Purchasing managers sound warning over pressure on costs and margins amid booming market
Housebuilding workloads grew at the fastest pace seen in almost 20 years in June, according to the latest survey of construction industry purchasing managers.
The monthly purchasing managers’ index conducted by IHS Markit for CIPS found that the housebuilding sector recorded a score of 68.2, where any figure above 50 denotes growth. This was the highest number seen since November 2003.
This was up from the 66.3 recorded in the same survey last month.
Overall, the survey found construction’s rate of growth hit a 24 year high, driven both by the booming housing market and a recovering commercial sector.
The latest data underlined the problems many are now facing over materials and labour shortages, with the problems sending business confidence in construction to a six month low.
The overall CIPS monthly index for June stood at 66.3 – the highest figure since June 1997 and up from the 64.2 recorded in May.
As well as the growth in housebuilding, commercial work saw the pace of recovery hit its highest level since March 1998 with a score of 66.9. But the speed of activity in civil engineering slowed to a three month low with a score of 60.7.
This morning’s figures mean that total new orders have been above the 50 no-charge mark in each of the past 13 months. The current recovery began in May last year following a catastrophic April 2020 which saw output plummet as the restrictions caused by the first national lockdown to deal with the covid-19 pandemic began to bite.
But concerns remain about access to materials with last month being recorded as the worst ever for supplier delays since the survey began in April 1997.
Shipping and road haulage problems have been blamed for the delays with materials in short supply including cement, plaster, steel, timber and roof tiles.

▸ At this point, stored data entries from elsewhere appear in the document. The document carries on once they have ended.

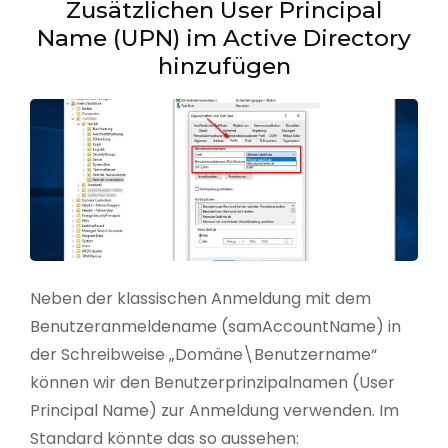
Zusätzlichen User Principal
Name (UPN) im Active Directory
hinzufügen
Neben der klassischen Anmeldung mit dem
Benutzeranmeldename (samAccountName) in
der Schreibweise „Domäne\Benutzername“
können wir den Benutzerprinzipalnamen (User
Principal Name) zur Anmeldung verwenden. Im
Standard könnte das so aussehen: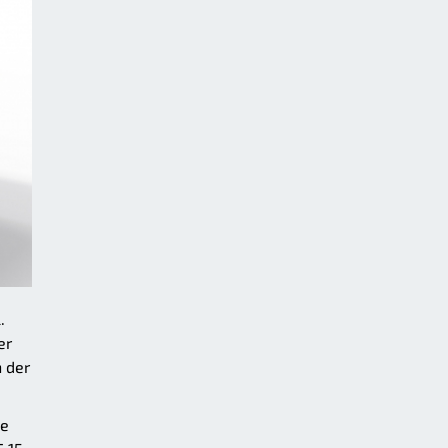
.
er
 der
ge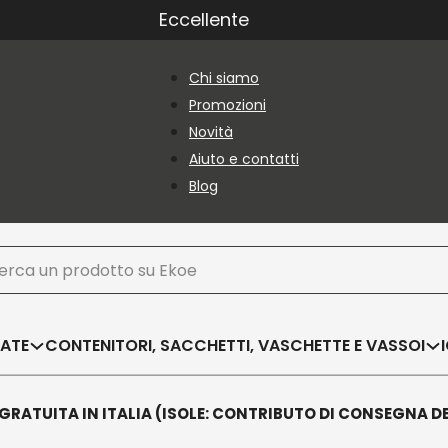
Eccellente
Chi siamo
Promozioni
Novità
Aiuto e contatti
Blog
ca
SATE
CONTENITORI, SACCHETTI, VASCHETTE E VASSOI
GRATUITA IN ITALIA (ISOLE: CONTRIBUTO DI CONSEGNA D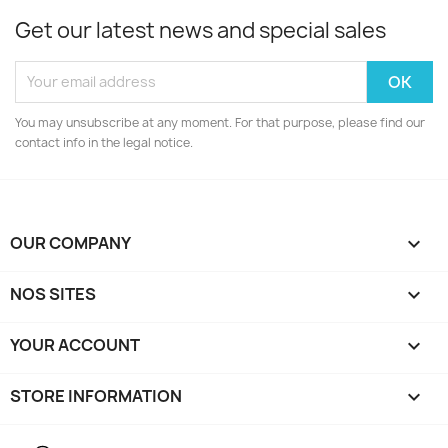
Get our latest news and special sales
You may unsubscribe at any moment. For that purpose, please find our
contact info in the legal notice.
OUR COMPANY

NOS SITES

YOUR ACCOUNT

STORE INFORMATION
keyboard_arrow_down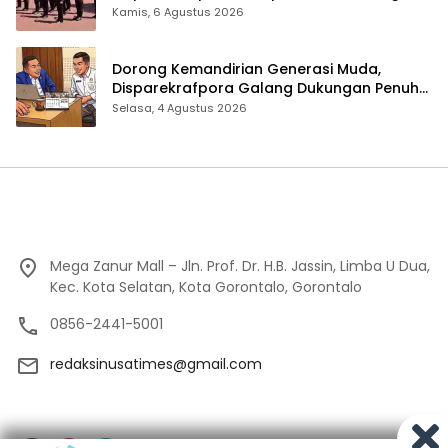
Kamis, 6 Agustus 2026
Dorong Kemandirian Generasi Muda,
Disparekrafpora Galang Dukungan Penuh
Para Aleg Deprov
Selasa, 4 Agustus 2026
Mega Zanur Mall – Jln. Prof. Dr. H.B. Jassin, Limba U Dua,
Kec. Kota Selatan, Kota Gorontalo, Gorontalo
0856-2441-5001
redaksinusatimes@gmail.com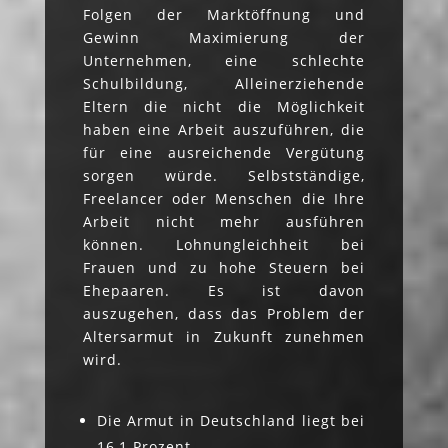
Folgen der Marktöffnung und
Gewinn Maximierung der
Unternehmen, eine schlechte
Schulbildung, Alleinerziehende
Eltern die nicht die Möglichkeit
haben eine Arbeit auszuführen, die
für eine ausreichende Vergütung
sorgen würde. Selbstständige,
Freelancer oder Menschen die Ihre
Arbeit nicht mehr ausführen
können. Lohnungleichheit bei
Frauen und zu hohe Steuern bei
Ehepaaren. Es ist davon
auszugehen, dass das Problem der
Altersarmut in Zukunft zunehmen
wird.
Die Armut in Deutschland liegt bei
16,1 Prozent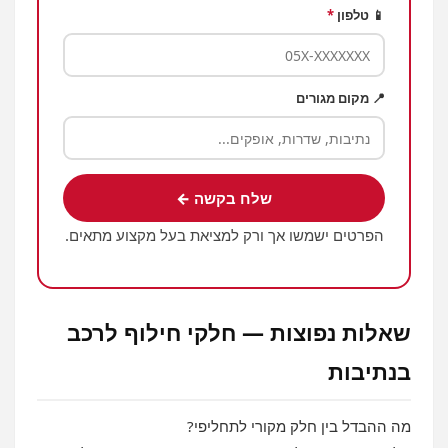
📱 טלפון
*
📍 מקום מגורים
שלח בקשה ←
הפרטים ישמשו אך ורק למציאת בעל מקצוע מתאים.
שאלות נפוצות — חלקי חילוף לרכב
בנתיבות
מה ההבדל בין חלק מקורי לתחליפי?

KPMG head of infrastructure, building and construction Jan Crosby said: “These shortages and price rises are causing builds to be more expensive overall and making it difficult for the sector to plan for unexpected costs on projects.”
The survey confirmed materials price hikes are starting to take effect with subcontractors now factoring in the rises, as well as problems in getting hold of labour, which meant the prices they charged jumped by the steepest amount since records began.

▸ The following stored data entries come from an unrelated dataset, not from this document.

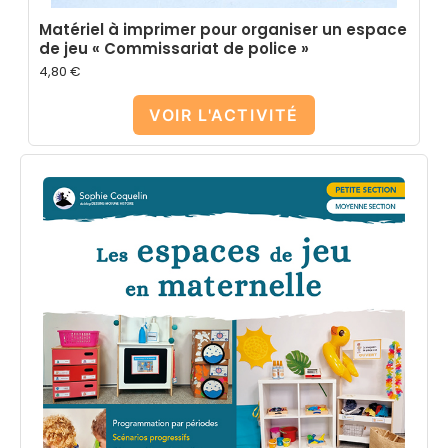
Matériel à imprimer pour organiser un espace
de jeu « Commissariat de police »
4,80
€
VOIR L'ACTIVITÉ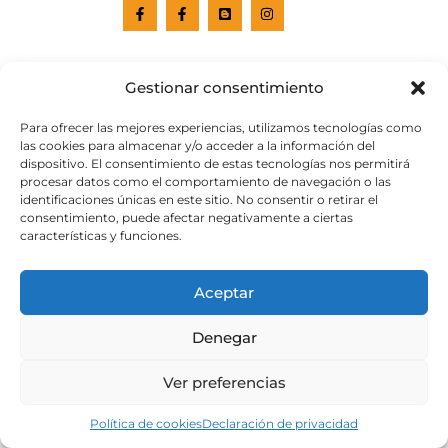
Gestionar consentimiento
Para ofrecer las mejores experiencias, utilizamos tecnologías como
las cookies para almacenar y/o acceder a la información del
dispositivo. El consentimiento de estas tecnologías nos permitirá
procesar datos como el comportamiento de navegación o las
identificaciones únicas en este sitio. No consentir o retirar el
Web subvencionada por el
Cabildo de Gran Canaria
consentimiento, puede afectar negativamente a ciertas
características y funciones.
Aviso legal
Política de privacidad
Aceptar
Política de cookies
Portal de transparencia
Accesibilidad
Denegar
Ver preferencias
Política de cookies
Declaración de privacidad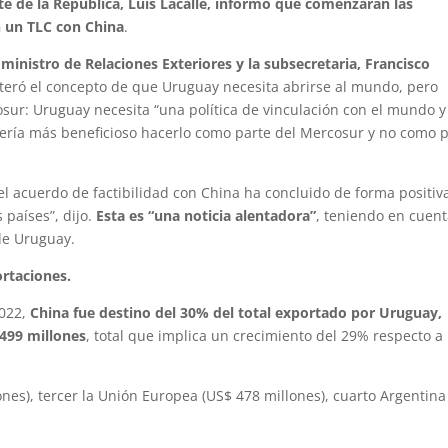
te de la República, Luis Lacalle, informó que comenzarán las
n un TLC con China
.
inistro de Relaciones Exteriores y la subsecretaria, Francisco
eiteró el concepto de que Uruguay necesita abrirse al mundo, pero
sur: Uruguay necesita “una política de vinculación con el mundo 
ería más beneficioso hacerlo como parte del Mercosur y no como p
 acuerdo de factibilidad con China ha concluido de forma positiv
países”, dijo.
Esta es “una noticia alentadora”
, teniendo en cuent
de Uruguay.
ortaciones.
2022,
China fue destino del 30% del total exportado por Uruguay,
.499 millones
, total que implica un crecimiento del 29% respecto a
ones), tercer la Unión Europea (US$ 478 millones), cuarto Argentina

All this was denting confidence, IHS Markit economic director Tim Moore said, who added: “Escalating cost pressures and concerns about labour availability appear to have constrained business optimism at some building firms. The degree of positive sentiment towards the year ahead growth outlook remained high but eased to its lowest since the start of 2021.”
Scape boss Mark Robinson said materials shortages would pass but the industry needed to address the problem of finding enough workers to carry out the government’s promised building boom. “The government must ensure specific trades are included in the shortage occupation list to alleviate pressure,” he added.

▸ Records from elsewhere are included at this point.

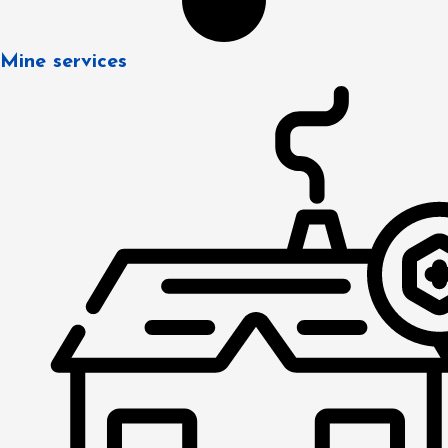
Mine services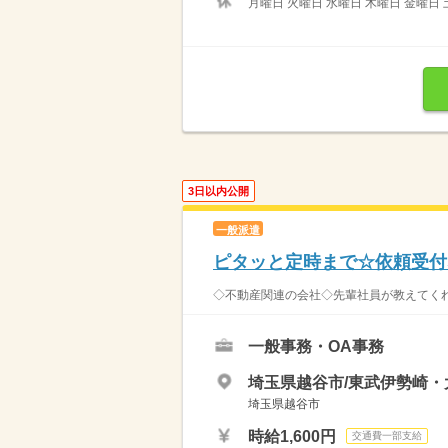
月曜日 火曜日 水曜日 木曜日 金曜日 
3日以内公開
一般派遣
ピタッと定時まで☆依頼受付
◇不動産関連の会社◇先輩社員が教えてくれ
一般事務・OA事務
埼玉県越谷市/東武伊勢崎・
埼玉県越谷市
時給1,600円
交通費一部支給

The pressure on materials and labour resources will only get worse over the rest of the summer, the director of Lloyds Bank’s infrastructure and construction team predicted.
Max Jones added: “Pent-up demand for work on commercial projects in major cities, infrastructure in the regions and housing developments across the country threaten a battle for materials that many report are in short supply. This will create pinch points and potentially push up prices, eroding margins.
“HS2, which will be a major driver of work in the second half of the year, will expose some of the industry’s weaknesses. With the project attracting talent and skills from all over the country, it risks exacerbating the labour shortages contractors are already grappling with.”